Thursday 18 October 2012
Rental of a durable good
Speaker: Jacques Crémer
, director of research at University of Toulouse I
, Toulouse, France
Coauthors: Cyril Hariton, European Commission, and Sinem Hidir, Toulouse School of Economics.
How should the owner of a durable good rent it to agents who desire to use it for different lengths of time? This question is important for many network industries: there are short run and long run users of gaz pipelines, and airports must choose between giving a particular slot to a regular airline or to keep it open for irregular charter flights. In order to examine this question, we build an infinite horizon stationary model where a monopoly seller rents a good. At each period, a number of potential buyers appear, with different lengths of demand. We study and compare the mechanisms that would be used by a profit maximizing and by a social welfare maximizing seller. We show that, in some precise sense of the term, a profit maximizing seller will favour long term renters.
Thursday 11 October 2012
Current Investigations on Statistical Machine Translation at LIG (Laboratoire d’Informatique de Grenoble)
Speaker: Laurent Besacier
, professor at Université Joseph Fourier
, Grenoble, France
This presentation will focus on two topics currently addressed in Statistical Machine Translation at LIG.

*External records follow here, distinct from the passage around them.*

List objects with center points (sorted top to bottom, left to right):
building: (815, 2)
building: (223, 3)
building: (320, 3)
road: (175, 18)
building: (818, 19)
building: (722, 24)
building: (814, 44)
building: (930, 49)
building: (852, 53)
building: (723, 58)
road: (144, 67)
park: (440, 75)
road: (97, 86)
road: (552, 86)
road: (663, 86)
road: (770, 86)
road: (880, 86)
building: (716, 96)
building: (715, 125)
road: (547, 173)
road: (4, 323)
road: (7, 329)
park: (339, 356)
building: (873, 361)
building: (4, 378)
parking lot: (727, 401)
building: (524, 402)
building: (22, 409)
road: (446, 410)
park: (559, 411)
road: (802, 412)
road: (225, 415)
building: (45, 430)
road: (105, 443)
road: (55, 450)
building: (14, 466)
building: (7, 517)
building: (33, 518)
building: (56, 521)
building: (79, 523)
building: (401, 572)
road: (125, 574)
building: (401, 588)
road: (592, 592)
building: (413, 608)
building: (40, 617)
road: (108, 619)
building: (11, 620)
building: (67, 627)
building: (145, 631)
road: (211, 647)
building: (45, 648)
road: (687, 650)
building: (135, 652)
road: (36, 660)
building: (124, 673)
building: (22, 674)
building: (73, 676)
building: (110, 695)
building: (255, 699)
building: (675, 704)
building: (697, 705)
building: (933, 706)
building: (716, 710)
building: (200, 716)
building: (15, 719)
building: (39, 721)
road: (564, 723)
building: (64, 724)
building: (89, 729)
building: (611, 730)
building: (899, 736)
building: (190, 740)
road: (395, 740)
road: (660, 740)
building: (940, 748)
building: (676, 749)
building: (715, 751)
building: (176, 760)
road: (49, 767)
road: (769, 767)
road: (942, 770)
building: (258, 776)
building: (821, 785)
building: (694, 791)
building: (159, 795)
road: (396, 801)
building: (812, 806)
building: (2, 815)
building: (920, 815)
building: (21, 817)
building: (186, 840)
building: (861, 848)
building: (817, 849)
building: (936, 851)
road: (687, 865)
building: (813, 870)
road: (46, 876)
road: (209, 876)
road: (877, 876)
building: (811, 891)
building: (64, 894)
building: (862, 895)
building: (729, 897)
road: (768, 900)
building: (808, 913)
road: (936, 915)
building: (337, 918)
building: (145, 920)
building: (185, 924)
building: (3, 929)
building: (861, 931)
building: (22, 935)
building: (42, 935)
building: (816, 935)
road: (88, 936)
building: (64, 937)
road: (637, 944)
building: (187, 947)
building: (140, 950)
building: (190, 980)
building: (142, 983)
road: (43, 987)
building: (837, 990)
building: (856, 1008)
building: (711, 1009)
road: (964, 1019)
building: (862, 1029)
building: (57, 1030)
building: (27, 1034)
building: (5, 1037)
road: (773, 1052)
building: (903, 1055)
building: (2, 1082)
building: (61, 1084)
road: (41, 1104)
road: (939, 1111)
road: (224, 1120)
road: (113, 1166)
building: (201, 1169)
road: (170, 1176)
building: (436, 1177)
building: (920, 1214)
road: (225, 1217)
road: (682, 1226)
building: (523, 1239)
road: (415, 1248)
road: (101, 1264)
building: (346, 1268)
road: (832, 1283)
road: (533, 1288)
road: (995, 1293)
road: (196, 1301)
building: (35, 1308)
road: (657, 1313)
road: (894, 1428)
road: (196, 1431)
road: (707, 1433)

The first one is related to Confidence Estimation at word level. We investigate various types of features to circumvent this problem, including lexical, syntactic, semantic and system-based features. Our experimental results using a classifier based on conditional random fields (CRF) will be presented as well as a "Feature Selection" strategy applied to better understand the role of each type of feature. The use of Boosting to combine multiple sub-models and take advantage of their complementarity will be also presented. Read more
Wednesday 26 September 2012
Evaluating social applications
Speaker: Sihem Amer-Yahia, directrice de recherche at CNRS, Université de Grenoble
, Grenoble, France
Social applications have been receiving increasing attention from both industry and academia. A social application is characterized by the addition of value to a context where users interact with each other and with existing resources, tagging them, rating them or simply browsing them. Traditionally, applications on the Web have been evaluated using a multitude of methods ranging from the least intrusive ones such as offline A/B testing to the most intrusive such as online bucket testing. The same methods have been applied to evaluate social applications. I will describe an example of a social application and its evaluation using crowdsourcing and I will end the talk with a discussion on the need to better understand and formalize the evaluation of social applications.